In an interview with MarketWatch on Wednesday, Nvidia Chief Financial Officer Collette Kress said that executives are trying to be much more forceful and decisive early in the process of this downturn, effectively looking to rip off the band-aid before new products arrive. Nvidia took a $1.22 billion inventory write-down so that its channel partners can drop prices and move Nvidia’s existing products faster before new ones are launched.

“We are taking different actions,” Kress said Wednesday. “This time it is about working very fast on the inventory corrections. We haven’t even started that new-product introduction. We have adjusted pricing in the channel.”

Even so, the news did not initially sit well with Wall Street, which was concerned about the future of gaming revenue. In after-hours trading, shares fell nearly 5%. Nvidia said gaming revenue will be down sequentially in the upcoming fiscal third quarter from the quarter it just reported. Nvidia’s gaming revenue was $2.04 billion, down 44% sequentially and down 33% year-on-year. In the April quarter, gaming reached a peak of $3.6 billion in revenue.

——

(PROBLEM REQUIREMENTS) Can you copy the Nvidia excerpt from "In an interview" up to and including "ones are launched.", swapping "channel partners" for "resellers"? The entries that follow this excerpt are not needed.

——

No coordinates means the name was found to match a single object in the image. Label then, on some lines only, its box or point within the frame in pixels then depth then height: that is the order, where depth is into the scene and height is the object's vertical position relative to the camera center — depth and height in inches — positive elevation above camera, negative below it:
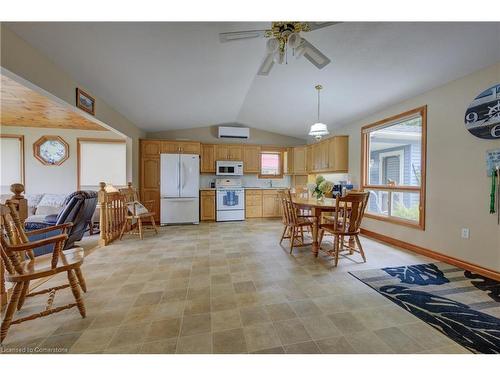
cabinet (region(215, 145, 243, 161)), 232.2 +34.2
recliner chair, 110.7 -19.6
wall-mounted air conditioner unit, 232.5 +57.1
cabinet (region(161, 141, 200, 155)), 211.9 +36.0
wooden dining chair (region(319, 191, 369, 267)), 103.0 -18.2
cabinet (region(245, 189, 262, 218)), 233.0 -23.1
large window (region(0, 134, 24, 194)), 184.1 +19.5
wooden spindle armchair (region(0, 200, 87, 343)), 55.1 -25.6
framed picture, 104.5 +42.7
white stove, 219.8 -21.9
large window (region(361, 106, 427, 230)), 127.2 +11.8
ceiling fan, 68.9 +49.5
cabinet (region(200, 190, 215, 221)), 219.9 -24.4
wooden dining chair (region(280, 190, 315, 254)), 126.0 -23.1
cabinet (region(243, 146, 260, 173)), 239.0 +27.3
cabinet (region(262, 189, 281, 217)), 237.0 -23.4
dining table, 113.9 -14.5
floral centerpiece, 125.8 -2.4
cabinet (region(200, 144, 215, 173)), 228.4 +26.2
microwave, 228.1 +16.1
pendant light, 130.9 +34.0
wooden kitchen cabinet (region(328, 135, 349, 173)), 184.4 +26.9
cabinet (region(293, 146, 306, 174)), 236.2 +27.2
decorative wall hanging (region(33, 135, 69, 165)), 189.6 +29.0
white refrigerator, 200.5 -6.8
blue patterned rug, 57.6 -41.5
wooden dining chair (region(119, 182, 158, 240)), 155.3 -22.4
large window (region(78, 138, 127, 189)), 199.3 +18.7
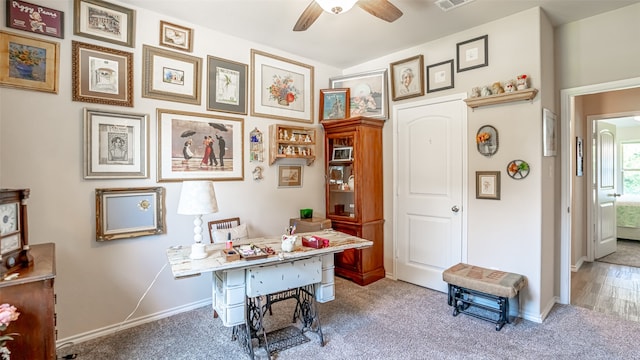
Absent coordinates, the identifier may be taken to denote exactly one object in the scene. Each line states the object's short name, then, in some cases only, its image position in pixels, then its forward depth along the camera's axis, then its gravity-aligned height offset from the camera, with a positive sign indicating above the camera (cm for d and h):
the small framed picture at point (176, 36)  286 +135
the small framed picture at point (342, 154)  396 +34
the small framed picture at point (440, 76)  339 +115
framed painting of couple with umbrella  289 +34
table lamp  205 -15
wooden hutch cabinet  381 -12
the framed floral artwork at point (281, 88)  353 +110
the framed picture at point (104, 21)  248 +131
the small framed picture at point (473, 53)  312 +130
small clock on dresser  157 -25
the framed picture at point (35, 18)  222 +119
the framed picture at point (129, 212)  257 -27
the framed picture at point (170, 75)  279 +98
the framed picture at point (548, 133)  282 +44
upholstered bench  268 -95
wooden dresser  152 -66
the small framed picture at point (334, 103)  410 +101
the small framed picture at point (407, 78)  363 +122
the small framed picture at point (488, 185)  306 -5
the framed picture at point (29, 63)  220 +86
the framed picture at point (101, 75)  247 +87
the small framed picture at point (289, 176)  375 +5
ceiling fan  202 +123
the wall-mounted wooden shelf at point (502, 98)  275 +75
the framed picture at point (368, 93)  397 +113
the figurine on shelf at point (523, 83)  282 +87
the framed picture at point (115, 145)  252 +30
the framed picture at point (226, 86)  317 +99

——

(RESPONSE TO THIS EXERCISE)
In an interview with MarketWatch on Wednesday, Nvidia Chief Financial Officer Collette Kress said that executives are trying to be much more forceful and decisive early in the process of this downturn, effectively looking to rip off the band-aid before new products arrive. Nvidia took a $1.22 billion inventory write-down so that its resellers can drop prices and move Nvidia’s existing products faster before new ones are launched.